わたしの実家では「鮨屋」で外食をしたことがほとんどない。
父は戦後の貧しい家庭で育ち、外食にお金をかけることをあまり好まなかったし
母も歳が離れた兄もお酒が弱く、私は子どもの頃は海鮮類がにがてだったというのもあったから。

だが、ときおり父が仕事帰りに勤務先の近くにある「はがま寿し」でおみやを買ってきてくれて、母から「子どもだから、ちょっとだけね」とおこぼれをもらい、深夜に家族でお寿司をほおばる時間がお気に入りだった。
その後、父が定年退職したこともあって「はがま寿し」のことも長らく忘れてしまっていた。

そして先日、長めの夏休みで地元に帰省し父の元職場あたりを歩いていると「はがま寿し 二代目」という看板を見つけた。
すぐに実家に電話をかけると「今日の夕飯は決まりだね。3つ買ってきて」と、母がはずんだ声で言った。

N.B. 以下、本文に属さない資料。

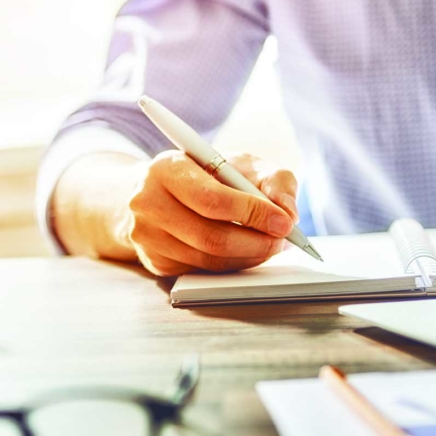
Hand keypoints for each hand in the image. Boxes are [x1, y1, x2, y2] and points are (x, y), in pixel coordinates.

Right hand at [125, 151, 297, 276]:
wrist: (154, 191)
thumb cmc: (202, 174)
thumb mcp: (238, 163)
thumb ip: (272, 180)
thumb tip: (288, 214)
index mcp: (166, 169)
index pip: (211, 199)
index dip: (253, 213)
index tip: (284, 222)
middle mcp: (148, 202)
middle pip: (211, 237)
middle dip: (257, 243)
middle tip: (282, 241)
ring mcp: (147, 236)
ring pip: (209, 260)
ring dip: (248, 257)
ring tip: (268, 244)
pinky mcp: (154, 261)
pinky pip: (202, 272)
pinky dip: (231, 265)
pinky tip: (242, 251)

十数年ぶりにおみやの箱を開けると、あの頃のままの姿できれいにお寿司が並んでいる。
私は今日、はじめてひとりで上を食べる。もう大人になったのだから。
小ぶりでシャリが固めで黄身と白身が分かれてる卵に惚れ惚れしていたら「あのころとおんなじ。お値段も味も」と母が微笑む。
当時はまぐろといくらと巻物しか食べられなかったけと、今は両親と一緒に上ひと箱をゆっくり味わっている。

次は兄も誘ってはがま寿しに足を運ぼう。
みんなで特上を頼んで、母と兄にはすこしだけ冷酒を注いで、父からは初代のはがま寿しの話を聴く夜を過ごしてみたい。

▲このエッセイは、2024年7月に完成させるつもりだった食に関するZINEの制作が諸事情により難しくなったため(現時点では)、せっかくの機会なので書きためていた文章たちの一部をnoteに残しておこうと思い、書いたものです。
いまはZINEの制作どころではない状況や気持ちなので、また別の機会に完成させるぞ!そのときは「我が家のお夜食」も載せる予定です。